Jam out and resurrect rock n’ roll in No Straight Roads, a music game that doesn’t make players rely on rhythm to win.
Since the decline of music-rhythm games, there haven’t been many titles that lean heavily on music or make it the main focus. No Straight Roads is working to change that in a cool refreshing way. The story, characters, and, of course, music revolve solely around it. Unlike other rhythm-based games, you don’t have to stay on the beat to be successful. Naturally, it helps but is not a requirement for those players that find keeping time difficult. The gameplay is fun and relatively simplistic with great charm, but I’m curious as to how it will evolve as the game progresses.

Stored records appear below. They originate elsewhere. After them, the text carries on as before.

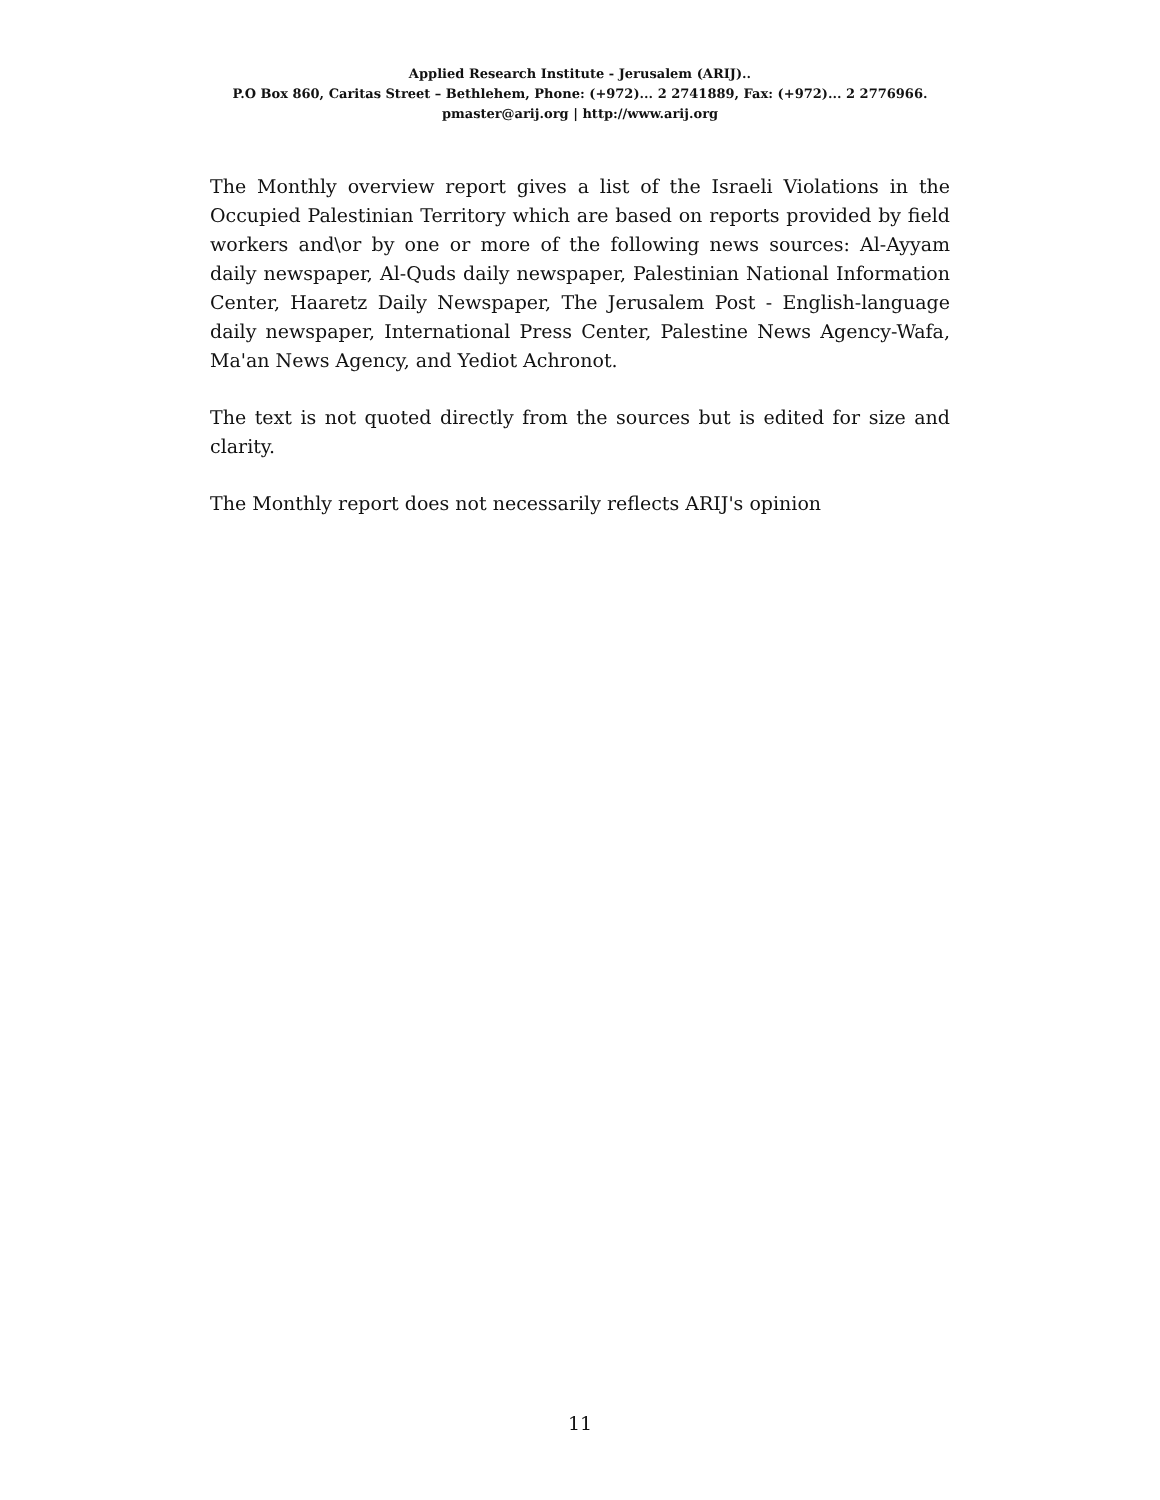Applied Research Institute - Jerusalem (ARIJ)..
P.O Box 860, Caritas Street – Bethlehem, Phone: (+972)... 2 2741889, Fax: (+972)... 2 2776966.
pmaster@arij.org | http://www.arij.org
The Monthly overview report gives a list of the Israeli Violations in the Occupied Palestinian Territory which are based on reports provided by field workers and\or by one or more of the following news sources: Al-Ayyam daily newspaper, Al-Quds daily newspaper, Palestinian National Information Center, Haaretz Daily Newspaper, The Jerusalem Post - English-language daily newspaper, International Press Center, Palestine News Agency-Wafa, Ma'an News Agency, and Yediot Achronot.
The text is not quoted directly from the sources but is edited for size and clarity.
The Monthly report does not necessarily reflects ARIJ's opinion
11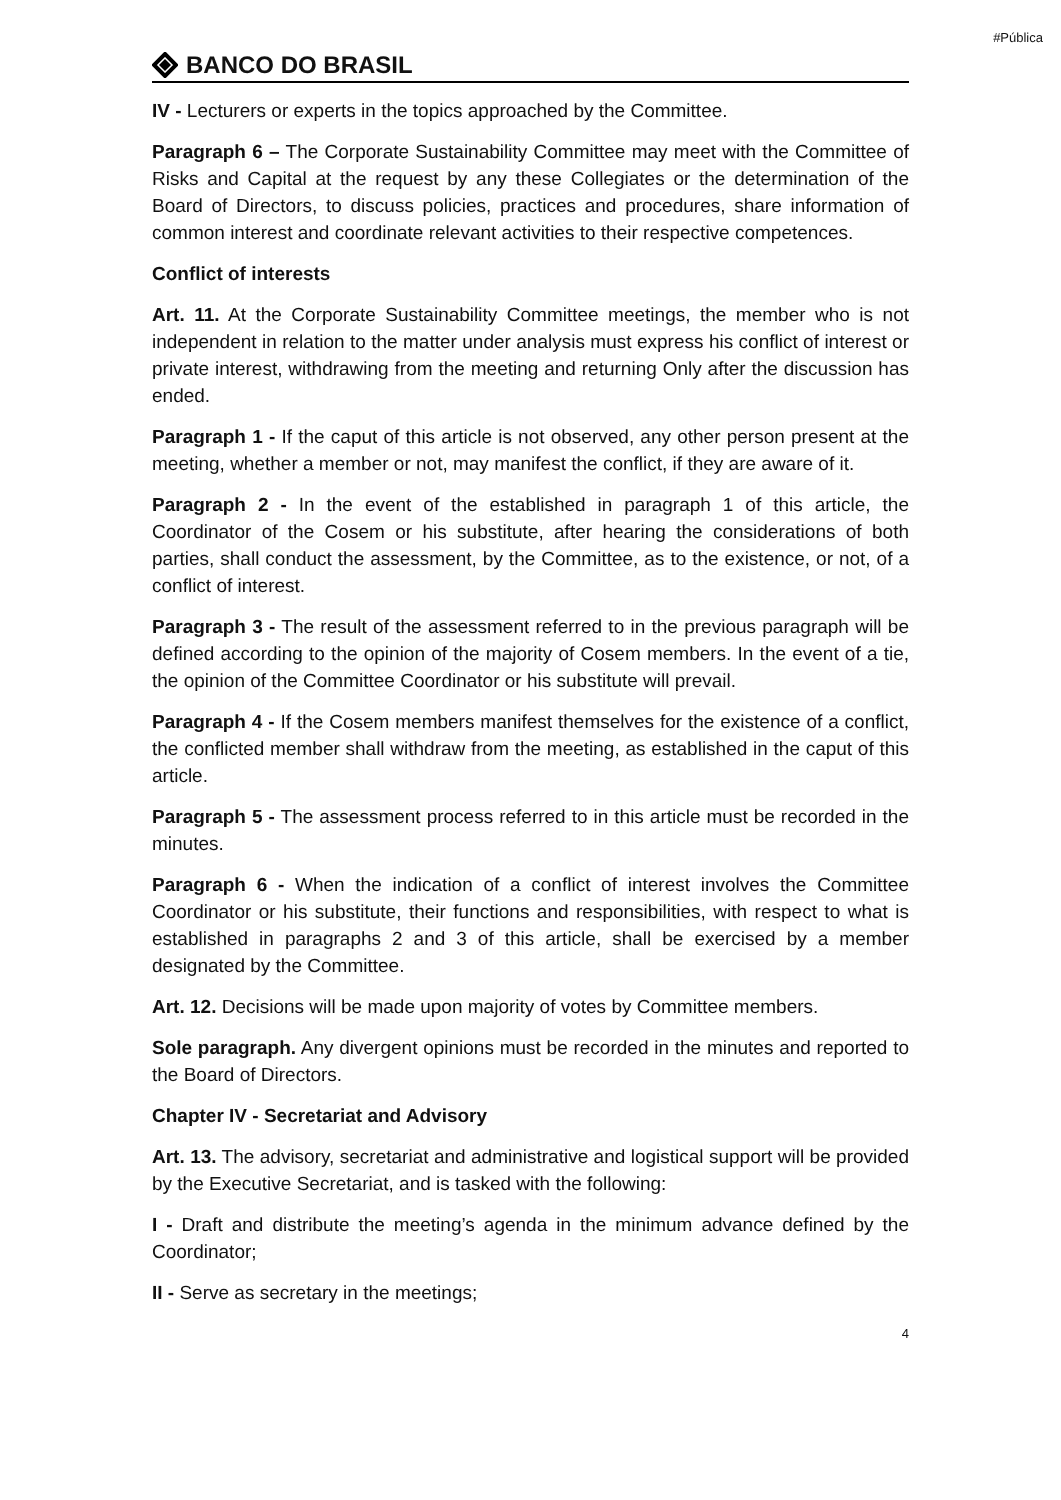#Pública
BANCO DO BRASIL
IV - Lecturers or experts in the topics approached by the Committee.
Paragraph 6 – The Corporate Sustainability Committee may meet with the Committee of Risks and Capital at the request by any these Collegiates or the determination of the Board of Directors, to discuss policies, practices and procedures, share information of common interest and coordinate relevant activities to their respective competences.
Conflict of interests
Art. 11. At the Corporate Sustainability Committee meetings, the member who is not independent in relation to the matter under analysis must express his conflict of interest or private interest, withdrawing from the meeting and returning Only after the discussion has ended.
Paragraph 1 - If the caput of this article is not observed, any other person present at the meeting, whether a member or not, may manifest the conflict, if they are aware of it.
Paragraph 2 - In the event of the established in paragraph 1 of this article, the Coordinator of the Cosem or his substitute, after hearing the considerations of both parties, shall conduct the assessment, by the Committee, as to the existence, or not, of a conflict of interest.
Paragraph 3 - The result of the assessment referred to in the previous paragraph will be defined according to the opinion of the majority of Cosem members. In the event of a tie, the opinion of the Committee Coordinator or his substitute will prevail.
Paragraph 4 - If the Cosem members manifest themselves for the existence of a conflict, the conflicted member shall withdraw from the meeting, as established in the caput of this article.
Paragraph 5 - The assessment process referred to in this article must be recorded in the minutes.
Paragraph 6 - When the indication of a conflict of interest involves the Committee Coordinator or his substitute, their functions and responsibilities, with respect to what is established in paragraphs 2 and 3 of this article, shall be exercised by a member designated by the Committee.
Art. 12. Decisions will be made upon majority of votes by Committee members.
Sole paragraph. Any divergent opinions must be recorded in the minutes and reported to the Board of Directors.
Chapter IV - Secretariat and Advisory
Art. 13. The advisory, secretariat and administrative and logistical support will be provided by the Executive Secretariat, and is tasked with the following:
I - Draft and distribute the meeting’s agenda in the minimum advance defined by the Coordinator;
II - Serve as secretary in the meetings;
4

In No Straight Roads, musicians are goliaths being some of the most important people in Vinyl City. Through the company No Straight Roads, musicians use their talent to power up the city. The heroes who call themselves Bunk Bed Junction include Mayday with her handy guitar and Zuke with his banging drumsticks. Both audition to be a part of the energy company through the power of rock n’ roll which is considered a long-abandoned art in the city. After the audition, the council of NSR rejects them due to the popularity of EDM (electronic dance music). Due to their rejection, the band decides to speak with popular artists to help convince the council that rock is relevant and let them join NSR.
No Straight Roads is an action-adventure title incorporating hack and slash gameplay. Additionally, there are music notes that can be picked up allowing you to shoot enemies from afar. After defeating enemies or meeting a certain objective a chest appears. If you play music around it, it will open up potentially helping players during fights.

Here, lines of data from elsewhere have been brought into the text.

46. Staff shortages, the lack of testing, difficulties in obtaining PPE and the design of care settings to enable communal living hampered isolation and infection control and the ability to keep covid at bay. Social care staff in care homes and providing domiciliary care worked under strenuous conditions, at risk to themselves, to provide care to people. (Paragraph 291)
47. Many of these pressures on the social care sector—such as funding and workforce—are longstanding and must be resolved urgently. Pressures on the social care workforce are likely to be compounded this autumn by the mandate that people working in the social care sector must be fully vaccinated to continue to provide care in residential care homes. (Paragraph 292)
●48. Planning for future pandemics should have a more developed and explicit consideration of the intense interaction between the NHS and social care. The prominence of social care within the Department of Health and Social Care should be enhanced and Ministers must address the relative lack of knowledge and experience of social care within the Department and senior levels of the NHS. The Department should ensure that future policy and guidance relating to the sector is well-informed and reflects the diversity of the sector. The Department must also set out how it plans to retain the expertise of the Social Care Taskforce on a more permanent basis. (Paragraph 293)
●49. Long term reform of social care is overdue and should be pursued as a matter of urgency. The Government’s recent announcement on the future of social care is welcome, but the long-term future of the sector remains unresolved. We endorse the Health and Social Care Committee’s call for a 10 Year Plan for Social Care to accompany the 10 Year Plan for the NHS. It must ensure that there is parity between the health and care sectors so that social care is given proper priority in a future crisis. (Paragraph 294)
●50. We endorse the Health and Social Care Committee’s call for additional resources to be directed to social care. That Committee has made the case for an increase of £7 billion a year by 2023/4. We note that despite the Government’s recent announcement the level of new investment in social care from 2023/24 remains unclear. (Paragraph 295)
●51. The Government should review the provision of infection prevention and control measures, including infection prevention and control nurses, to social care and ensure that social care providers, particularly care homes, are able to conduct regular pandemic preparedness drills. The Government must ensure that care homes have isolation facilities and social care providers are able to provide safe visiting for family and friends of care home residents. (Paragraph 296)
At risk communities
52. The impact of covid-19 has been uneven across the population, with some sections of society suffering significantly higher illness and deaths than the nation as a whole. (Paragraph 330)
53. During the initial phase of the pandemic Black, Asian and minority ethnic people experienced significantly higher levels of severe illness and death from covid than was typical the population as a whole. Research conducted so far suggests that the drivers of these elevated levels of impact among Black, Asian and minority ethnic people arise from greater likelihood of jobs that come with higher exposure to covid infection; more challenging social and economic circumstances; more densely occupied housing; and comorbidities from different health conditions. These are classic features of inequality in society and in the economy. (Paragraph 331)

Mayday and Zuke have their own health bars and you are able to switch in between each character freely. While playing as one character the other character’s health will regenerate until full or once you switch them back in. My only gripe is that whichever one you’re not using doesn’t do anything outside of following you, at least from what I noticed.

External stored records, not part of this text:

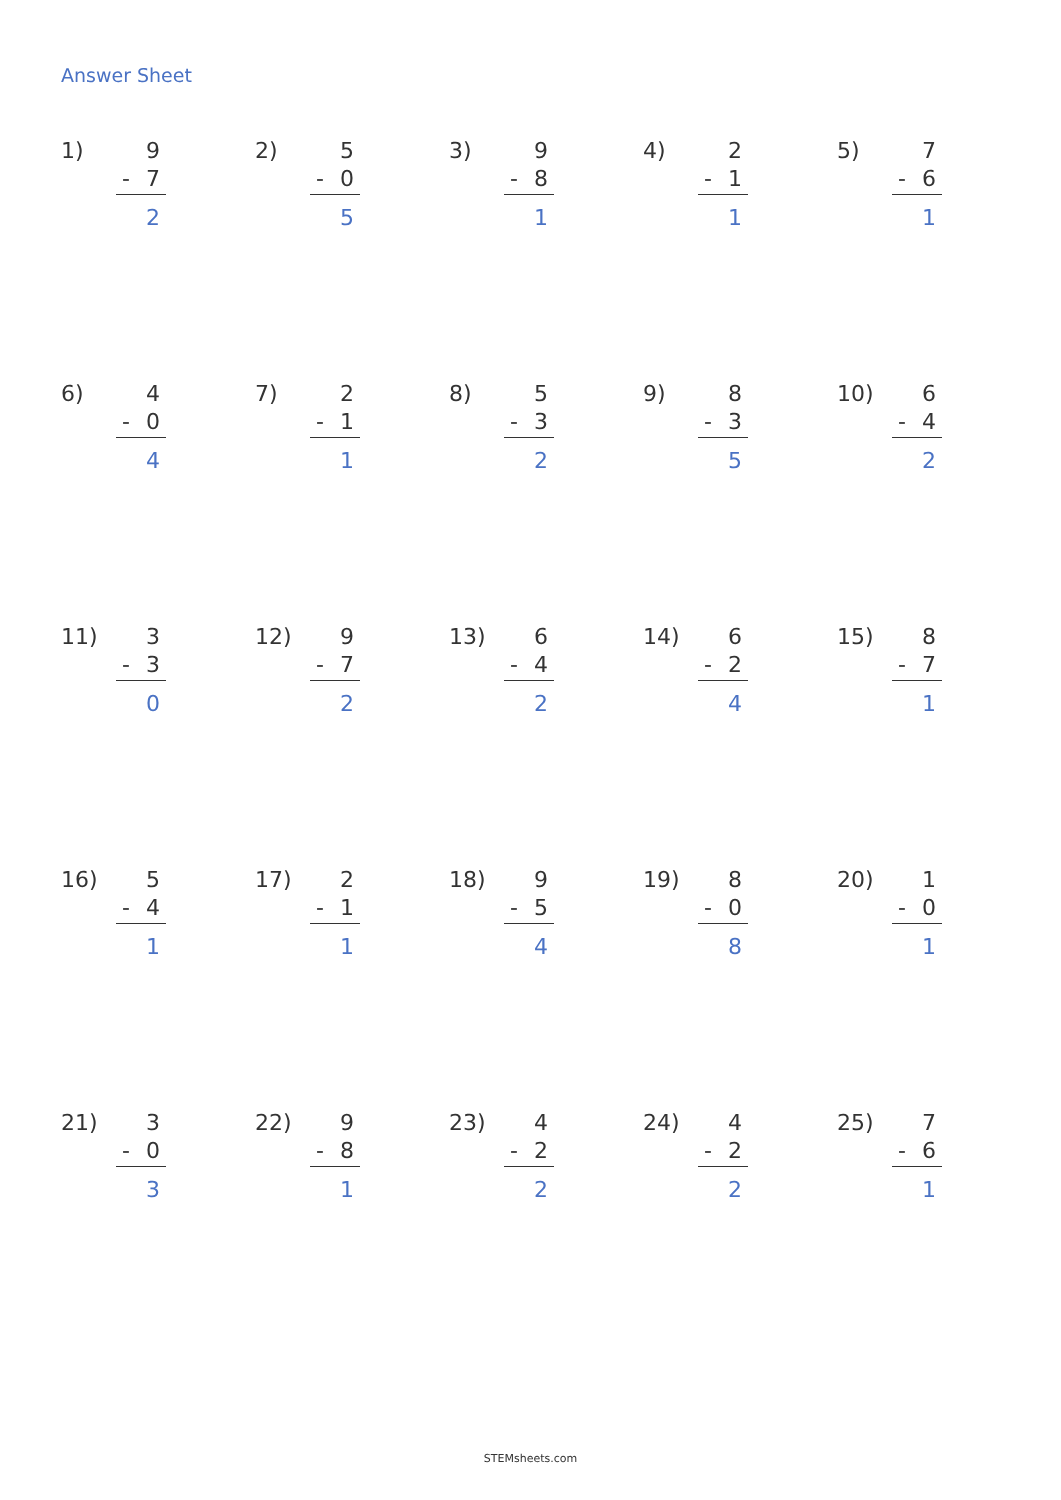Answer Sheet
1)
9
- 7
2
2)
5
- 0
5
3)
9
- 8
1
4)
2
- 1
1
5)
7
- 6
1
6)
4
- 0
4
7)
2
- 1
1
8)
5
- 3
2
9)
8
- 3
5
10)
6
- 4
2
11)
3
- 3
0
12)
9
- 7
2
13)
6
- 4
2
14)
6
- 2
4
15)
8
- 7
1
16)
5
- 4
1
17)
2
- 1
1
18)
9
- 5
4
19)
8
- 0
8
20)
1
- 0
1
21)
3
- 0
3
22)
9
- 8
1
23)
4
- 2
2
24)
4
- 2
2
25)
7
- 6
1
STEMsheets.com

The first part of my demo pertained to Mayday and Zuke’s audition which was a tutorial to set up the story and understand the mechanics. After I finished, I was immediately brought to a boss fight against DJ Subatomic Supanova.
If the boss fights in the full game follow suit with what I played, then you can expect them to be pretty great. The fight had four different phases beginning with him jamming out at his setup. I was on the ground along with disco balls spinning around like a record. As the battle progressed it looked as if I was fighting in space with the disco balls now being planets. Supanova attacks by spinning specific sections of the circle you’re walking on to try and hit you with one of the planets. Later on, he kept me even more on my toes as he threw meteorites as well.
While the fight is relatively straightforward, the atmosphere is breathtaking at times and I love the aesthetic. The final phase included the parrying mechanic. Familiar in titles with the same ability, if you press the parry button at the right time before being hit, the attack redirects. Attacks that can be countered are colored in pink. Coming from a musician with over a decade of experience, you’d think that with this being a rhythm game the attack would be on or off the beat, but that’s not how it seems. I had troubles at first because the music wasn’t much of a guide on when to parry. Eventually, I relied on executing my counters visually instead of musically.
There is a lot more that I want to learn about No Straight Roads. I’m curious as to how Vinyl City got to the point it is at. Why does music power the city? Is the same case around the world? Is there a bigger threat that has yet to be established? I don’t expect a largely narrative-driven game, but I hope there are enough details told throughout to invest me in the world that the team at Metronomik is creating.
No Straight Roads will release in 2020 on PS4 and PC exclusively for one year on the Epic Games Store.